How he died is one thing, but it’s the WHY that is even more difficult. And why are the deaths of young former football athletes from Hawaii (and probably all across the nation) so common?
On Aug. 25, 2020, here at BedrockSportsHawaii, I reported on the death of former Hilo High and University of Kansas defensive tackle Isi Iolani at age 24. I didn’t know the cause of death then and I do not know it now, but just hearing about his death then (and the ubiquitous “no cause of death given”) made me think about three other young Hawaii football tragedies (Kona Schwenke of Kahuku and Notre Dame, Simione Vehikite of Kapolei and USC, and Daniel Te’o-Nesheim of Hawaii Prep, the University of Washington and the NFL) that were marked by either drugs, concussions or mental health issues.
Those stories of pain and seemingly senseless deaths of young athletes are in this BedrockSportsHawaii story: Isi Holani’s Death at 24 Is Another In A Long String Of Hawaii Football Tragedies.
Also of note in that story (and let it be known once again that we still don’t know how Holani died) are the eery similarity (drugs and/or mental health issues) of the deaths of Schwenke, Vehikite and Teo-Nesheim to the deaths of former Hawaii world surfing champion Andy Irons at age 32 in 2010 and the near-death of former Hawaii world surfing champion Sunny Garcia at age 49, a 2019 incident which has been widely reported as a suicide attempt.
And these tragedies are not limited to college or pro athletes.

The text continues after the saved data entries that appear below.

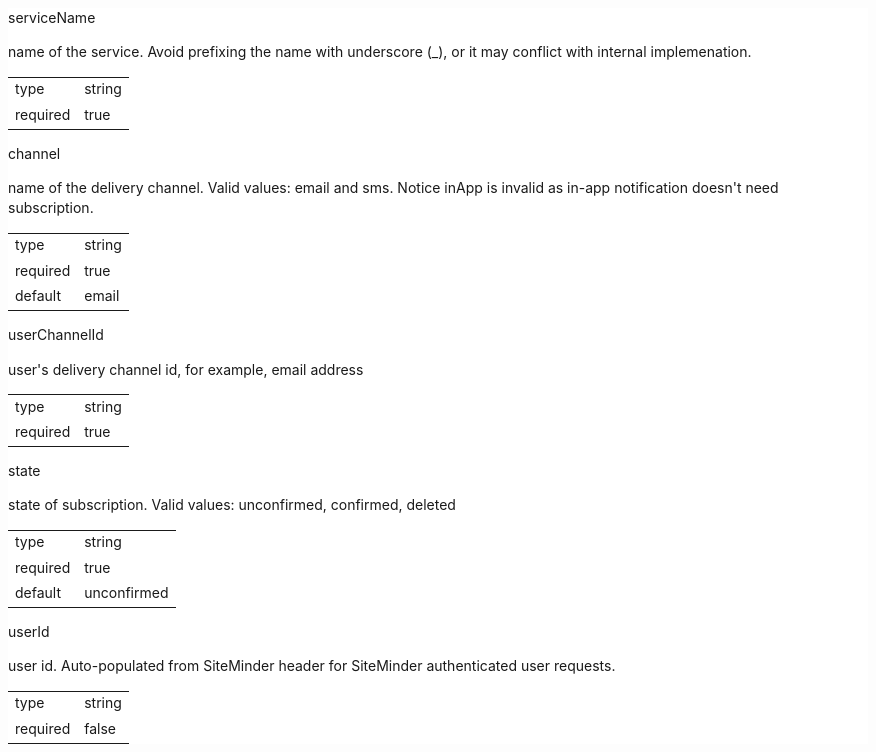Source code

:   <tr>
    <td>
      <p class="name">serviceName</p>
      <p class="description">name of the service. Avoid prefixing the name with underscore (_), or it may conflict with internal implemenation.</p>
    </td>
    <td>
      <table>
        <tr><td>type</td><td>string</td></tr>
        <tr><td>required</td><td>true</td></tr>
      </table>
    </td>
  </tr>
  <tr>
    <td>
      <p class="name">channel</p>
      <p class="description">name of the delivery channel. Valid values: email and sms. Notice inApp is invalid as in-app notification doesn't need subscription.</p>
    </td>
    <td>
      <table>
        <tr><td>type</td><td>string</td></tr>
        <tr><td>required</td><td>true</td></tr>
        <tr><td>default</td><td>email</td></tr>
      </table>
    </td>
  </tr>
  <tr>
    <td>
      <p class="name">userChannelId</p>
      <p class="description">user's delivery channel id, for example, email address</p>
    </td>
    <td>
      <table>
        <tr><td>type</td><td>string</td></tr>
        <tr><td>required</td><td>true</td></tr>
      </table>
    </td>
  </tr>
  <tr>
    <td>
      <p class="name">state</p>
      <p class="description">state of subscription. Valid values: unconfirmed, confirmed, deleted</p>
    </td>
    <td>
      <table>
        <tr><td>type</td><td>string</td></tr>
        <tr><td>required</td><td>true</td></tr>
        <tr><td>default</td><td>unconfirmed</td></tr>
      </table>
    </td>
  </tr>
  <tr>
    <td>
      <p class="name">userId</p>
      <p class="description">user id. Auto-populated from SiteMinder header for SiteMinder authenticated user requests.</p>
    </td>
    <td>
      <table>
        <tr><td>type</td><td>string</td></tr>
        <tr><td>required</td><td>false</td></tr>
      </table>
    </td>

It has hit the high school level in athletics, too: There Are Better Answers Than Suicide, Pearl City Football Player’s Family And Friends Reflect.
That latter situation, about an anguished Hawaii high school player who took his own life, has happened at other Hawaii schools in recent years, too, according to various public school coaches who asked to remain anonymous.
In the case of Colt Brennan, no matter what the cause of death, there’s already a big hole in the hearts of many.
Note: This story was updated to reflect that Brennan fell unconscious after ingesting fentanyl, a fact that was missing in early reports of Brennan’s death.